Facebook's Valuation Due to Supply, Demand Imbalance

Facebook, the social networking giant, is now valued at $65 billion and has moved up 30 percent in the last six weeks,making it one of the most highly valued private companies around.

This high valuation is a function of scarcity of shares that has created a supply, demand imbalance, according to one venture capitalist.

"These values are being pegged on imperfect information. With that said though ... we're about 15 years into what I think is a 50- to a 100- year major innovation cycle. I think there'll be a small number of incredibly important consumer brands that will merge out of the first 25 years," Dana Stalder, general partner of the venture capital firm, Matrix Partners, that helped bring Apple public in the '80s, told CNBC on Friday.
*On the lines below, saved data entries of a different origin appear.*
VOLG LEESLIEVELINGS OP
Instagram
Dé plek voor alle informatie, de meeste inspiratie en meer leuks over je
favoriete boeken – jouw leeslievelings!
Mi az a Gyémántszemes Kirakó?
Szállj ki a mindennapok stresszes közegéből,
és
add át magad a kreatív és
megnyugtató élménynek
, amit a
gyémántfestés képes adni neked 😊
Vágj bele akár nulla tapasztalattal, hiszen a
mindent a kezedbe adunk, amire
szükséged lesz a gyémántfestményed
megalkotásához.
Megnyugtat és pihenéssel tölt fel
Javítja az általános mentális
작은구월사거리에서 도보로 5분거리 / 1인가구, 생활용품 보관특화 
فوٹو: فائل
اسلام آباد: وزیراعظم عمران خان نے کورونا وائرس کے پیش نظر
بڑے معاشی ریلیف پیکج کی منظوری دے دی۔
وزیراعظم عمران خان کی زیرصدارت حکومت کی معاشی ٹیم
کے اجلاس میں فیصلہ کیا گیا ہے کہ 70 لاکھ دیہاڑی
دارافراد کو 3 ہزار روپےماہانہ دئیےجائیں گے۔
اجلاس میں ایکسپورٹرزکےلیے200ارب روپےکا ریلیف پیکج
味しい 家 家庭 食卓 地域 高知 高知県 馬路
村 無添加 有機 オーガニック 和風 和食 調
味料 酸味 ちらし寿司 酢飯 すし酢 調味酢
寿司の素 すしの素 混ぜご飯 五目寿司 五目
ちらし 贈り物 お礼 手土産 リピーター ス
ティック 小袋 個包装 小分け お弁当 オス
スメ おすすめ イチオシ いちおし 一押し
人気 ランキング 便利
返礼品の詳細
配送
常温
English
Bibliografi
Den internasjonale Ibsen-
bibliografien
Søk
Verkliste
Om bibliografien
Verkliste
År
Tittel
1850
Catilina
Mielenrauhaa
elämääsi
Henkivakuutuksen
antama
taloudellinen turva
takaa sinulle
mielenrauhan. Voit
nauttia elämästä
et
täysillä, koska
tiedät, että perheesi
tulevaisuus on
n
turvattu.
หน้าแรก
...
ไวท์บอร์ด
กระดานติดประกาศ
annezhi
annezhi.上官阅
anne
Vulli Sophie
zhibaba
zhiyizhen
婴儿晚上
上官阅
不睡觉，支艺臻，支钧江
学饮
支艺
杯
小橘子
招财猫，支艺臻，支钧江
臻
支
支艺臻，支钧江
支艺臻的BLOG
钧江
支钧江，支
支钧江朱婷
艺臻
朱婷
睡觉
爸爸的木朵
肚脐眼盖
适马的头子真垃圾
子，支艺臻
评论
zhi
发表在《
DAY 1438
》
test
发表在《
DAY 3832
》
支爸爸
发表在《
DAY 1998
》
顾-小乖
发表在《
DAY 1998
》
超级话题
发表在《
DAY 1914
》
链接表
"Facebook without question is gonna be one of those brands and already has become one of those brands. It has all the attributes in terms of reach, and consumer engagement, and brand awareness, and growth to look like the next Google. Time will tell," Stalder added.
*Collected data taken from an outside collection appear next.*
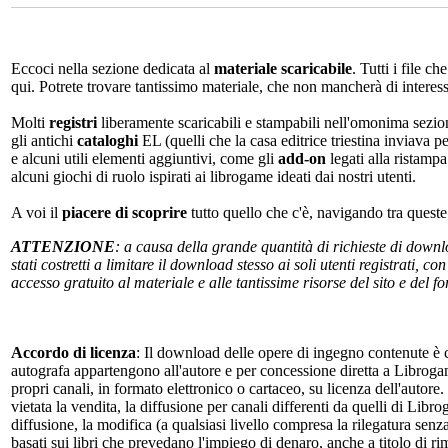
Eccoci nella sezione dedicata al
materiale scaricabile
. Tutti i file c
qui. Potrete trovare tantissimo materiale, che non mancherà di interes
Molti
registri
liberamente scaricabili e stampabili nell'omonima sezio
gli antichi
cataloghi
EL (quelli che la casa editrice triestina inviava p
e alcuni utili elementi aggiuntivi, come gli
add-on
legati alla ristampa
alcuni giochi di ruolo ispirati ai librogame ideati dai nostri utenti.
A voi il
piacere di scoprire
tutto quello che c'è, navigando tra quest
ATTENZIONE
: a causa della grande quantità di richieste di down
stati costretti a limitare il download stesso ai soli utenti registrati, 
accesso gratuito al materiale e alle tantissime risorse del sito e del 
Accordo di licenza
: Il download delle opere di ingegno contenute è c
autografa appartengono all'autore e per concessione diretta a Librogam
propri canali, in formato elettronico o cartaceo, su licenza dell'autor
vietata la vendita, la diffusione per canali differenti da quelli di Li
diffusione, la modifica (a qualsiasi livello compresa la rilegatura senz
basati sui libri che prevedano l'impiego di denaro, anche a titolo di r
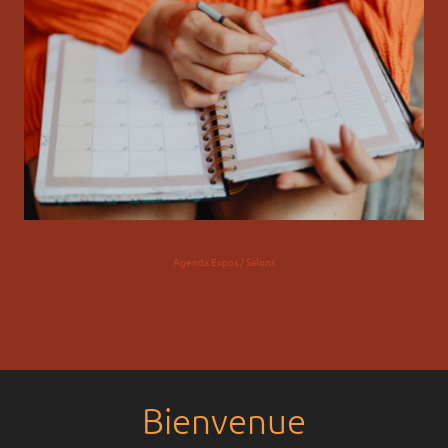
Agenda Expos / Salons
Bienvenue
But, Stalder warned that there is a "massive reallocation of capital happening in Silicon Valley."

"You've got what are traditionally very early stage venture capital firms buying Facebook off of private secondary markets at the same time other early stage VCs are selling there shares on the secondary markets," Stalder went on to say."
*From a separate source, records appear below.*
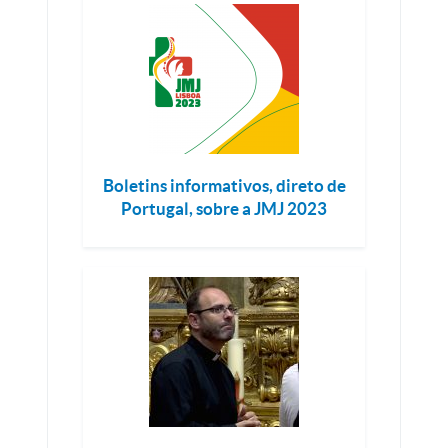
Boletins informativos, direto de
Portugal, sobre a JMJ 2023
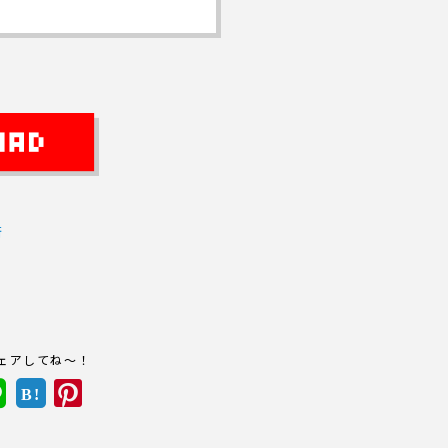
街
ェアしてね～！
B!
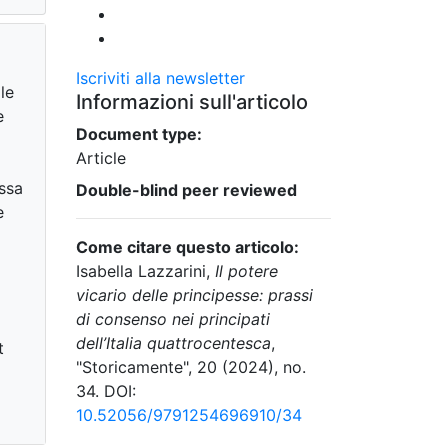
Iscriviti alla newsletter
le
Informazioni sull'articolo
e
Document type:
Article
essa
Double-blind peer reviewed
e
Come citare questo articolo:
Isabella Lazzarini,
Il potere
vicario delle principesse: prassi
di consenso nei principati
dell’Italia quattrocentesca
,
t
"Storicamente", 20 (2024), no.
34. DOI:
10.52056/9791254696910/34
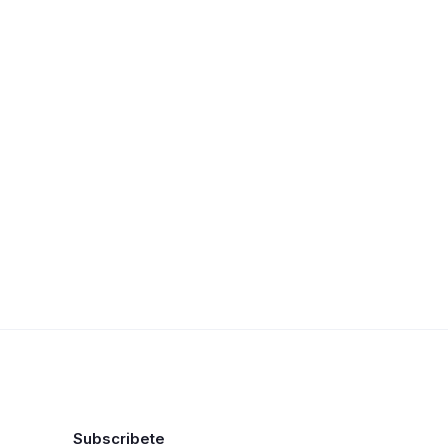
Subscribete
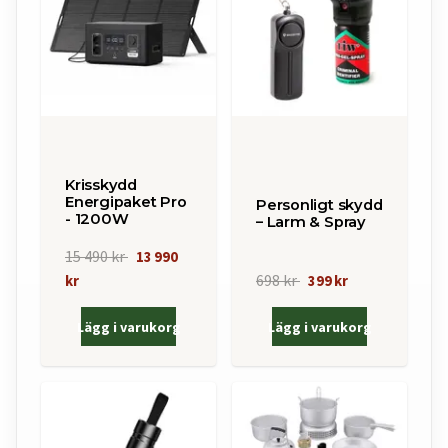
Krisskydd
Energipaket Pro
Personligt skydd
- 1200W
– Larm & Spray
15 490 kr
13 990
698 kr
kr
399 kr
Lägg i varukorg
Lägg i varukorg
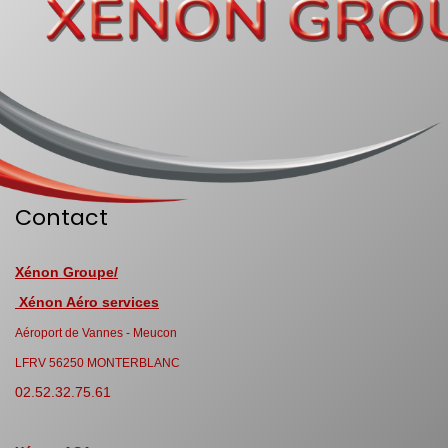
Contact
Xénon Groupe/
Xénon Aéro services
Aéroport de Vannes - Meucon
LFRV 56250 MONTERBLANC
02.52.32.75.61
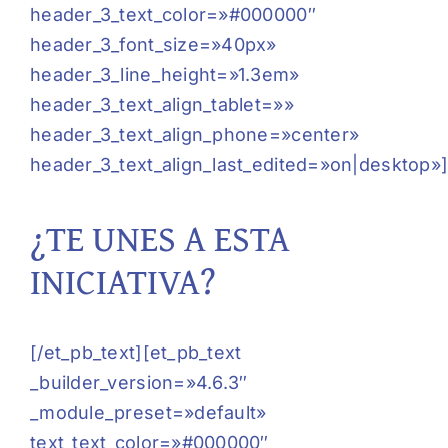
header_3_text_color=»#000000″
header_3_font_size=»40px»
header_3_line_height=»1.3em»
header_3_text_align_tablet=»»
header_3_text_align_phone=»center»
header_3_text_align_last_edited=»on|desktop»
¿TE UNES A ESTA
INICIATIVA?
[/et_pb_text][et_pb_text
_builder_version=»4.6.3″
_module_preset=»default»
text_text_color=»#000000″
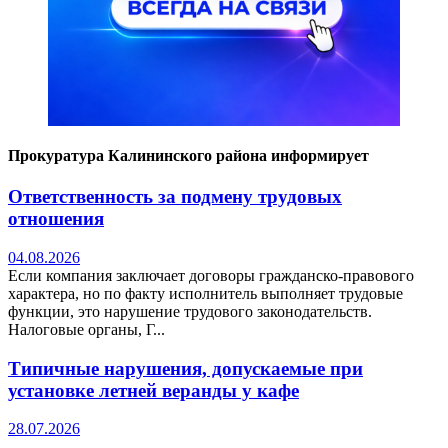
Прокуратура Калининского района информирует
Ответственность за подмену трудовых
отношения
04.08.2026
Если компания заключает договоры гражданско-правового
характера, но по факту исполнитель выполняет трудовые
функции, это нарушение трудового законодательств.
Налоговые органы, Г...
Типичные нарушения, допускаемые при
установке летней веранды у кафе
28.07.2026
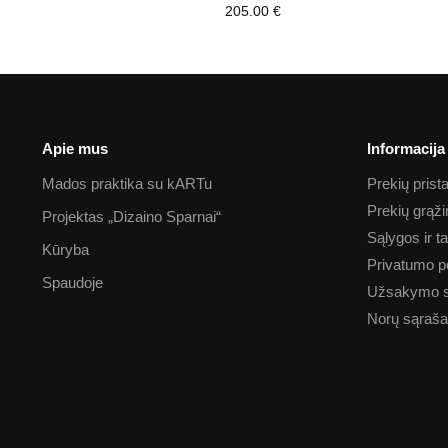
205.00
€
Apie mus
Informacija
Mados praktika su kARTu
Prekių pris
Prekių grąž
Projektas „Dizaino Sparnai“
Sąlygos ir t
Kūryba
Privatumo po
Spaudoje
Užsakymo 
Norų sąraš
"There is every characteristic of a bubble that you can imagine that is starting to emerge. We're seeing it really just in the private market though, we haven't seen it in the public markets," he said. "That's where we may get into trouble is when we see this start to shift into the public market in a meaningful way."

However, given the expected growth in the internet, Stalder's strategy is to look for investments at the early stage that have the right team, product strategy and market size.

"We get involved with founder entrepreneur at the very beginning of these companies with the expectation that we will continue to put money and time into these companies over what's generally a 5- to 10- year investment cycle," Stalder added.

"The vast majority of our time on the internet over the course of the next ten years is going to shift from PC like devices to wireless devices and that is going to open up huge opportunity for innovation and new companies," he concluded.

Matrix Partners start-up investments include:

  • Zong, 30 million customers, mobile payment system used by Facebook and other sites for gaming credits.
  • Zendesk, 22 million end users, cloud-based help desk software used by notable clients Groupon, OpenTable and Adobe .
  • Polyvore, 6.5 million unique visitors, fashion-based online community aimed at attracting trendsetters and shoppers.